YOUR INSTRUCTIONS: Carry on the Supreme Court judgment on Mr Taylor's application for leave to appeal from the point where it stops.

Arthur William Taylor v The Queen

Case

[2008] NZSC 43

26 May 2008

No judgment structure available for this case.

IN THE SUPREME COURT OF NEW ZEALAND

SC 19/2008
[2008] NZSC 43

ARTHUR WILLIAM TAYLOR

v

THE QUEEN

Court:Blanchard, Tipping and Wilson JJ

Counsel:Applicant in Person


M E Ball for Crown

Judgment:26 May 2008 

JUDGMENT OF THE COURT

THE APPLICATION FOR LEAVE TO APPEAL IS DISMISSED.

REASONS

[1]       Mr Taylor seeks leave to appeal directly to this Court from his conviction in the High Court on charges of escaping from custody and kidnapping three prison officers.  The charges arose out of an incident which occurred while Mr Taylor was being escorted from the prison in which he was an inmate to a family group conference.  He wishes to argue that he was not in lawful custody while out of the prison for that purpose because (as is common ground) the Superintendent of the prison who purported to authorise the outing did not have the requisite delegated authority.  Mr Taylor wants to “leap frog” the Court of Appeal because it dismissed an appeal by his wife on this ground against her conviction on charges arising out of the same incident.[1]

[1]    R v Carolyn Rochelle Taylor [2007] NZCA 318.

MATERIAL SUPPLIED:
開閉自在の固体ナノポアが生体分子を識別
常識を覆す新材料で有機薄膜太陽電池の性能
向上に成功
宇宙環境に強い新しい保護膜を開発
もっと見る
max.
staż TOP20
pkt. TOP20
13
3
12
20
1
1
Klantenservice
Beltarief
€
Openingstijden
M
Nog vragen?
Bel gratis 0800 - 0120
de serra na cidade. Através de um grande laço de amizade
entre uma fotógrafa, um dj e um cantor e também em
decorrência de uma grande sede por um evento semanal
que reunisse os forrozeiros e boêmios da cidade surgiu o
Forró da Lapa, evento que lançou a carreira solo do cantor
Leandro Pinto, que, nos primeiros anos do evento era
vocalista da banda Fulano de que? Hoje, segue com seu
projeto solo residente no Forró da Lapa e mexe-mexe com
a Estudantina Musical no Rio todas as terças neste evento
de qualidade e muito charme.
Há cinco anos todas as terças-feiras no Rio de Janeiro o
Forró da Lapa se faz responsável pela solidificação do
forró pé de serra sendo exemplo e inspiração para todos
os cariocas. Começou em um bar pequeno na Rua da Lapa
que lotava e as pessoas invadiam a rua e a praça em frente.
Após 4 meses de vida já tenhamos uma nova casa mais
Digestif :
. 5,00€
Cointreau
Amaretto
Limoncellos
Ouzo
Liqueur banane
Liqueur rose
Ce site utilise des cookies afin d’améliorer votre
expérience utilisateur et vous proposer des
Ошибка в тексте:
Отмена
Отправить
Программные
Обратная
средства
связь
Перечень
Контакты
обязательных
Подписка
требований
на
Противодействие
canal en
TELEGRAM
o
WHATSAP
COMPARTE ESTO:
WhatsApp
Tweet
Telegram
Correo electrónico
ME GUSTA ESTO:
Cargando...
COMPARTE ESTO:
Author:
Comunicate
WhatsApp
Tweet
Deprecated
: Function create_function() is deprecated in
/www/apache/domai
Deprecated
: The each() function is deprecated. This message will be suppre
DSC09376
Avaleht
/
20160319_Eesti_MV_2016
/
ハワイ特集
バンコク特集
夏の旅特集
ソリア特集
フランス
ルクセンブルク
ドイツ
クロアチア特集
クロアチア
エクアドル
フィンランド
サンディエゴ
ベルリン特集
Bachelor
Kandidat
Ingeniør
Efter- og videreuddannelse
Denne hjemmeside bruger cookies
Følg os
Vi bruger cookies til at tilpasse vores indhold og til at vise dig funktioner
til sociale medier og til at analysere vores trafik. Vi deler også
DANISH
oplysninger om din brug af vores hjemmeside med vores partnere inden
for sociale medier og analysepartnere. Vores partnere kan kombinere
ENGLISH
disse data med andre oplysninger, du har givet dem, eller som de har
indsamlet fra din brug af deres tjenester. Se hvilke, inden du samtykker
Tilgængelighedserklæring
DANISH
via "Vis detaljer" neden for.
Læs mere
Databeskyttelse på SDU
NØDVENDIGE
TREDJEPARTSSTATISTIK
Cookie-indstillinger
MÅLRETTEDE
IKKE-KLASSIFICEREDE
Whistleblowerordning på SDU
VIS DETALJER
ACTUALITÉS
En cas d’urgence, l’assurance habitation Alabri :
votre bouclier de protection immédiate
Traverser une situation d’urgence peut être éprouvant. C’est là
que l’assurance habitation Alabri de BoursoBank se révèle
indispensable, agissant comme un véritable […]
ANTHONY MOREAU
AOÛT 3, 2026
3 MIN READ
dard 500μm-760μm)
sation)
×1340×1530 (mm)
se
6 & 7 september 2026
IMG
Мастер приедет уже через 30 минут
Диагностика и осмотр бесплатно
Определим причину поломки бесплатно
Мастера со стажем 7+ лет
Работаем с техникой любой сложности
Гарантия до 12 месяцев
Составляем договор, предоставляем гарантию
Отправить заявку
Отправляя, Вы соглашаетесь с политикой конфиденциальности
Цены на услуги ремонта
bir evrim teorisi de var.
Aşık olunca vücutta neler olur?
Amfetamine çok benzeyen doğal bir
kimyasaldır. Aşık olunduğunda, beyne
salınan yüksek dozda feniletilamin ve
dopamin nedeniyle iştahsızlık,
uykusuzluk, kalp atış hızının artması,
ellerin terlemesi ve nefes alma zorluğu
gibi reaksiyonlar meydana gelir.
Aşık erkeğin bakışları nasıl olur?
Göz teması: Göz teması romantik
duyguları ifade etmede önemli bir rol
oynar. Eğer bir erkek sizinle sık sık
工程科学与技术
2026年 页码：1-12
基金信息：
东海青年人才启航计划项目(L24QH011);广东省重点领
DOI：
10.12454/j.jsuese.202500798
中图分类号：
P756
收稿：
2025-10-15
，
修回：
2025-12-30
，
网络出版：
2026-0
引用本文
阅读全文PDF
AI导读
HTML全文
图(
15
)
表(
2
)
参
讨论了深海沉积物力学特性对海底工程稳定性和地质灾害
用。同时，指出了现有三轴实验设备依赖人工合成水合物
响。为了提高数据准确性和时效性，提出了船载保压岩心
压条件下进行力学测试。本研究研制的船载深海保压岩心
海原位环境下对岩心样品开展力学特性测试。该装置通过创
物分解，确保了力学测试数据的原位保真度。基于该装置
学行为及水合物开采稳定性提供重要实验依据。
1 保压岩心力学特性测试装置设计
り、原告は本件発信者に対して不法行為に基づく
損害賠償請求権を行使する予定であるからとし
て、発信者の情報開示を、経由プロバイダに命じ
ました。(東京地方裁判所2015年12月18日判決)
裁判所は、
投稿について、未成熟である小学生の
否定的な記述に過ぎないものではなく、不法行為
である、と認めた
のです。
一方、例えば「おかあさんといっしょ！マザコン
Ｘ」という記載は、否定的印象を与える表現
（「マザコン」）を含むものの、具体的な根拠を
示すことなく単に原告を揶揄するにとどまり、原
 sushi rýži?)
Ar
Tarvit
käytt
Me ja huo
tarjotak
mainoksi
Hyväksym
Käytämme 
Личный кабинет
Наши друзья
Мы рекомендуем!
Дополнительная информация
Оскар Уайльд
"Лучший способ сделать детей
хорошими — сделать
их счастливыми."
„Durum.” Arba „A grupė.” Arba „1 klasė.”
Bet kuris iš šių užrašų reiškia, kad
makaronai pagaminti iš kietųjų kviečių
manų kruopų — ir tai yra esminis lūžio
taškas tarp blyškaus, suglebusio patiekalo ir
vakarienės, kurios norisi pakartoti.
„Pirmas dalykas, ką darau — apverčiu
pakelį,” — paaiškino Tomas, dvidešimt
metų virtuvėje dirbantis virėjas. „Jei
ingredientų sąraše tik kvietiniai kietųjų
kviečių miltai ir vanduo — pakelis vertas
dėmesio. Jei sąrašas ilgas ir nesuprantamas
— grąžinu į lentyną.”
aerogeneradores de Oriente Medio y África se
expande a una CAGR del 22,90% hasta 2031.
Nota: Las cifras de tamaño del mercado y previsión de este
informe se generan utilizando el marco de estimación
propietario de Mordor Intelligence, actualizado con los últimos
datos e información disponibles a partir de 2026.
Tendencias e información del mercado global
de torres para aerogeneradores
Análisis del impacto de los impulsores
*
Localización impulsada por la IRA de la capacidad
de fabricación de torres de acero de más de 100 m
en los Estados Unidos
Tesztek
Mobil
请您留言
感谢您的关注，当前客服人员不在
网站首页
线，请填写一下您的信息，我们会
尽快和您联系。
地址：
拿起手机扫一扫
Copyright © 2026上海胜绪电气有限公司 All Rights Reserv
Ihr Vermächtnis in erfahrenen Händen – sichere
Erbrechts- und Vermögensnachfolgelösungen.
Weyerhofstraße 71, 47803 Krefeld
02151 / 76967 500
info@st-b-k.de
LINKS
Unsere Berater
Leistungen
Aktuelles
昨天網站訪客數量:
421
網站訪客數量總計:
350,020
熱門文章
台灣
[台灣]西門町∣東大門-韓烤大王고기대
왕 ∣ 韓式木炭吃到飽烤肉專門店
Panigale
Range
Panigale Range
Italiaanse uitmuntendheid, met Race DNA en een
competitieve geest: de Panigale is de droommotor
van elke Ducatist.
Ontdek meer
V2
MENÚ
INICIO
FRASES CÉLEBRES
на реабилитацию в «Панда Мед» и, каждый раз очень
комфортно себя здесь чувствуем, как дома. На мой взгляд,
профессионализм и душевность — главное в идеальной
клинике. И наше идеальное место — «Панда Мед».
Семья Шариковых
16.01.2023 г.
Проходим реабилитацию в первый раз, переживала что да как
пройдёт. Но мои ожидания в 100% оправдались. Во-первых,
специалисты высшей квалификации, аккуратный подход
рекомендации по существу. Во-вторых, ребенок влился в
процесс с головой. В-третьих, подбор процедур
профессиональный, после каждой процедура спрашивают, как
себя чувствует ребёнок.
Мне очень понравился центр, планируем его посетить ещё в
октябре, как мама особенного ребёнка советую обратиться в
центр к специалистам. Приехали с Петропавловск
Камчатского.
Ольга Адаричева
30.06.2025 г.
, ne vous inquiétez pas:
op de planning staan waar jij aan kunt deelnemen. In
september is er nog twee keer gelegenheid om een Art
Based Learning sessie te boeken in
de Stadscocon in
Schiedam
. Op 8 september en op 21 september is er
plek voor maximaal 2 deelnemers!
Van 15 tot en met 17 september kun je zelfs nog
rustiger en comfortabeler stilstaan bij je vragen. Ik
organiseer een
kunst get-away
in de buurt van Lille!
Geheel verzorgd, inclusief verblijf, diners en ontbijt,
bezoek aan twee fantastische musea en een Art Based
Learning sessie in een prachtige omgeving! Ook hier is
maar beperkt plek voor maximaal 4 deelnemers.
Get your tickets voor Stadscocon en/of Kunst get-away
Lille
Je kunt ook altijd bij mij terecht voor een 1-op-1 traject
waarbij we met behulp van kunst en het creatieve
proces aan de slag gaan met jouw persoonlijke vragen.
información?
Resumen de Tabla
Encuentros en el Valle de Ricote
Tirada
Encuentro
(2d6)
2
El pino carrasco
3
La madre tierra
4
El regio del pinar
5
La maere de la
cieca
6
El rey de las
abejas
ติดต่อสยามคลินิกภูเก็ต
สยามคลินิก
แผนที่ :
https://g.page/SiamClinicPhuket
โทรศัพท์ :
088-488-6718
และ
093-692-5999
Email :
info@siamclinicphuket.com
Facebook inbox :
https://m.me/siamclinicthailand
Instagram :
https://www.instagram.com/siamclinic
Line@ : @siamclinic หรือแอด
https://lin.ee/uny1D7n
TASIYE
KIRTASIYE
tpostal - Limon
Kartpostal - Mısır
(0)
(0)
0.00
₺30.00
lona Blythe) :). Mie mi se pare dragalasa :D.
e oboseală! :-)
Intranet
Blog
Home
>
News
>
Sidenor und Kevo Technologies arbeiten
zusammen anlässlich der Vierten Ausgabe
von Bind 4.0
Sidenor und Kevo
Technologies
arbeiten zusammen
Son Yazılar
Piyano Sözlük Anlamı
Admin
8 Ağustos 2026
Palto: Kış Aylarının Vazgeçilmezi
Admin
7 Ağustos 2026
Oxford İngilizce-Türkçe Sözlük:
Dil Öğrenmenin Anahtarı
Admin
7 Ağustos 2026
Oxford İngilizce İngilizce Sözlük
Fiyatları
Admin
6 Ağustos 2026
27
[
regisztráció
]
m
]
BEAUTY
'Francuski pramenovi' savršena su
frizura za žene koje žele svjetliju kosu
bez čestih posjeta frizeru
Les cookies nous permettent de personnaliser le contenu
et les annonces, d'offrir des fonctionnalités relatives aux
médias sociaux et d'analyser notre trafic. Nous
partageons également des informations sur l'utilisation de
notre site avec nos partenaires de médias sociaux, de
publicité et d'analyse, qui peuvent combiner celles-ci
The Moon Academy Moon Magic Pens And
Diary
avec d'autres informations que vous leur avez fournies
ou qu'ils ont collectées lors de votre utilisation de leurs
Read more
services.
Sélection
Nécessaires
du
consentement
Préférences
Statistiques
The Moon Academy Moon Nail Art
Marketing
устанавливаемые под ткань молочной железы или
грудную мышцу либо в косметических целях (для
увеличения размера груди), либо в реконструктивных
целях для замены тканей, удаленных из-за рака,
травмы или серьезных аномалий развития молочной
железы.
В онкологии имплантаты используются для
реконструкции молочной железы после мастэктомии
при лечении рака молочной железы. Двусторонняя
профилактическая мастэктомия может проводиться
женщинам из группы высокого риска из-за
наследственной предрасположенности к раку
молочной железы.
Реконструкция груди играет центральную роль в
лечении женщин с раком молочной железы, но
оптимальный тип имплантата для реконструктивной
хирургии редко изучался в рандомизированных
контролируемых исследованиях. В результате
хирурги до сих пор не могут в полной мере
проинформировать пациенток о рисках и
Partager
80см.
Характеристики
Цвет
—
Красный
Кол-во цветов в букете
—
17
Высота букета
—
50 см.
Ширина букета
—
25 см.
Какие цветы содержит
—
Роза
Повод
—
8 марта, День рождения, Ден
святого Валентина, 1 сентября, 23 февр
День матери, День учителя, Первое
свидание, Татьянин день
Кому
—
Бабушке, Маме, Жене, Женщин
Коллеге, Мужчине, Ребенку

RESULT OF THE EXERCISE:
[2]       The argument that Mr Taylor wishes to advance is hopeless, and cannot possibly succeed.  Parliament has foreseen this very type of situation and addressed it by providing in ss 120(2) and 121(4) of the Crimes Act 1961 that custody under an irregular warrant or other irregular process is deemed to be lawful.  Moreover, as the Court of Appeal pointed out when dismissing the appeal by Ms Taylor, Mr Taylor’s custody was independently validated by s 16(2) of the Penal Institutions Act 1954.  That section[2] provided that legal custody continued outside an institution while an inmate was in the custody of an officer of the institution (as was Mr Taylor) “pursuant to this Act”.  Whereas Miller J in the High Court held that s 16(2) could not apply because the purpose for which Mr Taylor was in custody during the outing was not validly authorised, the Court of Appeal held, correctly in our view, that the section did apply because Mr Taylor was in the custody of the officers pursuant to the Act.

[2]    Now repealed and replaced by s 38(3) of the Corrections Act 2004.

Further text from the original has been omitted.